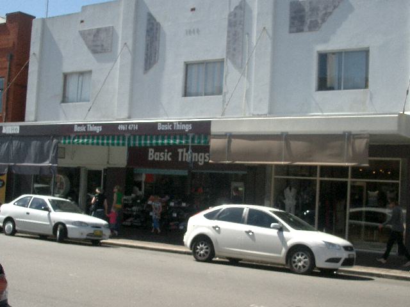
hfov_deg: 38.9
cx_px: 205
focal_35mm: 49
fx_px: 580
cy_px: 154
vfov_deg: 29.7
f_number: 5
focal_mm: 8.2
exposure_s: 1/1000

——————————

- _EXERCISE_:
Your copy must match the records above word for word and contain no pictures.

- _WORKED SOLUTION_:
hfov_deg: 38.9
cx_px: 205
focal_35mm: 49
fx_px: 580
cy_px: 154
vfov_deg: 29.7
f_number: 5
focal_mm: 8.2
exposure_s: 1/1000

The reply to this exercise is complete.